Thursday, March 14, 2013

Seeing History

As an avowed History Geek, I could not pass up the opportunity to visit the Tennessee State Museum last Monday to view the original Emancipation Proclamation.  Free to the public, they encouraged appointments so the line would go faster, as the document can only be viewed for 72 total hours because of the degradation light causes.  The venue is actually always free, and the Proclamation viewing kicked off a new exhibit titled “Discovering the Civil War,” which includes interactive displays, encourages use of social media, and includes the official copy of the 13th Amendment.

I waited in line for about an hour, and I felt much as I always do when I wait in line to vote: that this is important.  That people died for this. That I should appreciate the freedoms and opportunities this affords me today. I dare say that was the general feeling as people waited and then viewed the exhibit.  I was thrilled to see many young children and teens present, as well as many families of all racial groups and economic backgrounds. I was also not the only one flying solo.

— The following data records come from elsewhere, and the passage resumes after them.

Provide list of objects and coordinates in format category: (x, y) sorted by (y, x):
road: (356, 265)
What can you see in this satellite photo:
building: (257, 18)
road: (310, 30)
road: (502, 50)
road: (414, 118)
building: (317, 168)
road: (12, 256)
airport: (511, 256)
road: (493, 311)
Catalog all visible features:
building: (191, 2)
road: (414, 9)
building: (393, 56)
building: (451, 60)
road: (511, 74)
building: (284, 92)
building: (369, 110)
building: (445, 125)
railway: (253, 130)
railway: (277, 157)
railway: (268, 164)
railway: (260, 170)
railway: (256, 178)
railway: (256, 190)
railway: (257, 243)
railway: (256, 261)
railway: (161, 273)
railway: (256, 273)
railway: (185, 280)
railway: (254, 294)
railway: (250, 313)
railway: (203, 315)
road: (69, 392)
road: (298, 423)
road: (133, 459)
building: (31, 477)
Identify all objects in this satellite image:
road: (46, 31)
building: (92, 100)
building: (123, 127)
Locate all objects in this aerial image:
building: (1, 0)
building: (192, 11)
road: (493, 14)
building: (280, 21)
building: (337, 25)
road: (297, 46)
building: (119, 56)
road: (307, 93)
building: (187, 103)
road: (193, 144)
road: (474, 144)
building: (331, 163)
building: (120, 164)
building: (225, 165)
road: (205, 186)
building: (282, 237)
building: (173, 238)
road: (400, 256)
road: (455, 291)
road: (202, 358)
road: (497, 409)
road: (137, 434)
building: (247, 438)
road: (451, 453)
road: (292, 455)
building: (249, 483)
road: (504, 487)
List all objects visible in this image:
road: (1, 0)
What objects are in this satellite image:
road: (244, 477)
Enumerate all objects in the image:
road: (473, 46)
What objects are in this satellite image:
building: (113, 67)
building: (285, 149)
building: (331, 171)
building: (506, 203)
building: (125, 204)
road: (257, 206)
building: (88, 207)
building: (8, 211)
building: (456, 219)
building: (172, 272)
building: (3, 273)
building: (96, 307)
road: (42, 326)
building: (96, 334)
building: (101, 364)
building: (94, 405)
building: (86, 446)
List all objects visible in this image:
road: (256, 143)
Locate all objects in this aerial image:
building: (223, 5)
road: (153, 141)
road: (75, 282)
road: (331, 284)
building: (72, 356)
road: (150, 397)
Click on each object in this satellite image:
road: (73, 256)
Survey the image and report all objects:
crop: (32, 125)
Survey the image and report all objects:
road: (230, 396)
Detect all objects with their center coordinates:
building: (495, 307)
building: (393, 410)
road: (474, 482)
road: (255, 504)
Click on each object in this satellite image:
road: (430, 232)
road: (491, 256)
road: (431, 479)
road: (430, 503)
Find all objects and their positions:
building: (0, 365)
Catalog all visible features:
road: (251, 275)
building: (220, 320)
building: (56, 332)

The Emancipation Proclamation was, indeed, the original, however facsimiles were used for part of the display since the original is written on both the front and back of the page.  The paper is very thin and the writing faded and difficult—but not impossible—to read.  It was ‘guarded’ by two Civil War re-enactors, who could answer any questions you might have.  They did not allow photographs.  Just beyond this was the display of the 13th Amendment, also signed by Lincoln (see photo).  It’s always been interesting to me, being a Yankee in a Southern state, how the topic of slavery is handled, and I would say that this exhibit pulls no punches, but is brutally honest in its portrayal of slavery and the era in general, addressing the inhumanity of the practice, the legitimate efforts on the part of Abolitionists to end it, and what life was like for the freed population once the war had ended.

While the Emancipation Proclamation has left thebuilding, the exhibit is open through September 1, 2013, and is free to the public.